Kemudian, mengutamanan denda daripada penjara karena dokter telah melakukan tugasnya sesuai SOP akan tetapi hasilnya tidak sesuai harapan dokter dan pasien. Hal tersebut merupakan suatu risiko dan bukan tindak pidana.
Penguji luar instansi Prof. Dr. Zainal Arifin Hosein, S.H., M.H., sempat menanyakan apakah hospital by law ini menguntungkan pihak tertentu? Errawan mengatakan, itu merupakan aturan baku untuk melindungi pasien dan dokter.
Meskipun baku, lanjut dia, namun penerapannya disesuaikan kondisi dan situasi, yakni karena situasi gawat darurat, pasien tidak sadarkan diri dan perlu pertolongan cepat karena berpotensi menyebabkan kematin, serta tidak ada pihak keluarga di RS untuk meminta izin.
“Lindungi pasien, yakni tindakan harus sesuai prosedur. Lindungi dokter bila sudah melakukan sesuai SOP maka seyogianya dokter tersebut dilindungi secara hukum sesuai UU Praktik Kedokteran,” katanya.
Sedangkan Ketua Panitia Ujian Doktor, Prof. Ir. Bambang Bernanthos, M.Sc, menyoal apakah perlu melakukan terapeutik dalam kondisi gawat daruat. Errawan menjawab, sesuai UU Prakitk Kedokteran Nomor 29 Tahun 2004 itu wajib dilakukan sebagaimana ketentuan Pasal 45 Ayat (3).
“Dokter harus memberikan penerangan informasi yang jelas mengenai diagnosa dan tindakannya, apa alternatifnya, apa kemungkinan efek samping, dan prognosisnya. Itu wajib diberikan kepada pasien atau keluarga.
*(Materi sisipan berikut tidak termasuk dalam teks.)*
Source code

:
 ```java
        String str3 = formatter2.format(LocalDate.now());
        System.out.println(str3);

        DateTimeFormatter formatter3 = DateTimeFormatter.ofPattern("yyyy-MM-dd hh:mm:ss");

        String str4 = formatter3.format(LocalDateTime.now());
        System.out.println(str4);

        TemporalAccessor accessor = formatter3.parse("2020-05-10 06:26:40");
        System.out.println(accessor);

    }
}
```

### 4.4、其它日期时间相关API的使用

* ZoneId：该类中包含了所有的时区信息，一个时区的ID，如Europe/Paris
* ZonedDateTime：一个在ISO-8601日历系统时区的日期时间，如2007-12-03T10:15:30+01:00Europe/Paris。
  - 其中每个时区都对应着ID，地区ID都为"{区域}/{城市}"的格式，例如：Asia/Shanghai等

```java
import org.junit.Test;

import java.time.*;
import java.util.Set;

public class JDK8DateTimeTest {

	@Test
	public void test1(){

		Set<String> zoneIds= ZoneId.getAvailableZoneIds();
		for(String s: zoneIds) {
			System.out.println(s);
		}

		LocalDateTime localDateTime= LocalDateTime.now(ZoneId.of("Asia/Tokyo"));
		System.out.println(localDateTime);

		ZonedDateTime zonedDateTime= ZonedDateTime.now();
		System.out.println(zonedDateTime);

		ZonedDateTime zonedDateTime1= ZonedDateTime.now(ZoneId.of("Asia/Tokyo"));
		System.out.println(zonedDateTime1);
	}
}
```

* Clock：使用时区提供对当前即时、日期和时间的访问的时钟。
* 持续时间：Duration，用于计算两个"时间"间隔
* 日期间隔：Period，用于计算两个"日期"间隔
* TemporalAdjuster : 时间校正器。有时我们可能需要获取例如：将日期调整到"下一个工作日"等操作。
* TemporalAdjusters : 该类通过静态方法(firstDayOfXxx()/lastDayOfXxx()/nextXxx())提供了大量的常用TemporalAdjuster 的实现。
Namun karena kondisi gawat darurat, kita bisa melakukan tanpa izin pasien atau keluarga,” katanya.
Setelah para penguji menyampaikan pertanyaan, Errawan dinyatakan lulus ujian program doktor hukum Universitas Borobudur dengan predikat cum laude dengan IPK 3,88.
“Menganugerahkan gelar doktor dalam bidang hukum kepada yang bersangkutan dan yang bersangkutan berhak menggunakan gelar doktor sesuai dengan perundang-undangan yang berlaku,” kata Bambang.